Stored data entries »
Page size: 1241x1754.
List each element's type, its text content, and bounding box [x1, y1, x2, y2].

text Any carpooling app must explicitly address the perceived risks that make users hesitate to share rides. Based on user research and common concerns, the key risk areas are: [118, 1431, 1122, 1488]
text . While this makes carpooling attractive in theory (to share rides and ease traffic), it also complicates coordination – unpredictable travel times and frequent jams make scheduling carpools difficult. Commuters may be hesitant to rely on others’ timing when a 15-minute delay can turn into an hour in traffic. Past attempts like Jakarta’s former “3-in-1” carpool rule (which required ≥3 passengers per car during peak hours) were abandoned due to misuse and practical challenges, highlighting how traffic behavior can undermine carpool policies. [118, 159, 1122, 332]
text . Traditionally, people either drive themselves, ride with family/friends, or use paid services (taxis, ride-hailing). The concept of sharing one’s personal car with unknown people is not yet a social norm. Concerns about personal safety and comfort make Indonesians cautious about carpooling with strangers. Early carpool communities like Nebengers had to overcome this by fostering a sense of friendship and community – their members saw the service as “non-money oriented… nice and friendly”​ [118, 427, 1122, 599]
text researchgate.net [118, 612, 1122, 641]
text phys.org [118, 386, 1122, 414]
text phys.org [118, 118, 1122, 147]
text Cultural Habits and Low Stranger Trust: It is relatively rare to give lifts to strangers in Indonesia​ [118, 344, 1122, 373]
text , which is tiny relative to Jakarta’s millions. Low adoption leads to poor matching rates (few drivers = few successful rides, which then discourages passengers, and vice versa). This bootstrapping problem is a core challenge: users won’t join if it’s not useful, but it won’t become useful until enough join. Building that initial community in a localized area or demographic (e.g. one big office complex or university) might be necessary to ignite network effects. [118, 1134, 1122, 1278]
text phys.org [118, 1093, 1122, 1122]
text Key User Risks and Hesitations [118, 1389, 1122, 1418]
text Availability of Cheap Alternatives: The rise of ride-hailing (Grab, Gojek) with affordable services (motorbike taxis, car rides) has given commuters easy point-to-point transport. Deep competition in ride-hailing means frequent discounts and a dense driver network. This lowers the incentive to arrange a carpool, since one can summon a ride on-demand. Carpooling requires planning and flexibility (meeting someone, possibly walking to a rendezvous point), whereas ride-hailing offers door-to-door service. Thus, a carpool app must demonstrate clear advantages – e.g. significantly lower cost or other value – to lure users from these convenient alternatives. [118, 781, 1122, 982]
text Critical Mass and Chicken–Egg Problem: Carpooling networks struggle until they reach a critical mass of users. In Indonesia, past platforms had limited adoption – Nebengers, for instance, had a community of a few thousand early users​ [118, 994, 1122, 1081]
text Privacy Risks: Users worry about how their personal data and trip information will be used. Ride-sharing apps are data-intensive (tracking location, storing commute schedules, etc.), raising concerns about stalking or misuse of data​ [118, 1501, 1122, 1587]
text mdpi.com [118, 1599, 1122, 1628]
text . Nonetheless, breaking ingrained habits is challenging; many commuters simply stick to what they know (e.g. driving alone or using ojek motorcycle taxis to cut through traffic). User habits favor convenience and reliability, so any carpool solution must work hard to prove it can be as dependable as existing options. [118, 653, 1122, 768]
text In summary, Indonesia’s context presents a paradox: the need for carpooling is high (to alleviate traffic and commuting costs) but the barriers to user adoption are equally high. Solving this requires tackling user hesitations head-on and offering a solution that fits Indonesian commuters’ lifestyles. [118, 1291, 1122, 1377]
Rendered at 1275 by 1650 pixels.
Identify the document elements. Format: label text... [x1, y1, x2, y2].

Task to carry out » Pick out each line above that contains the string "phys", copying each one in full.

Result of this exercise »
text phys.org [118, 386, 1122, 414]
text phys.org [118, 118, 1122, 147]
text phys.org [118, 1093, 1122, 1122]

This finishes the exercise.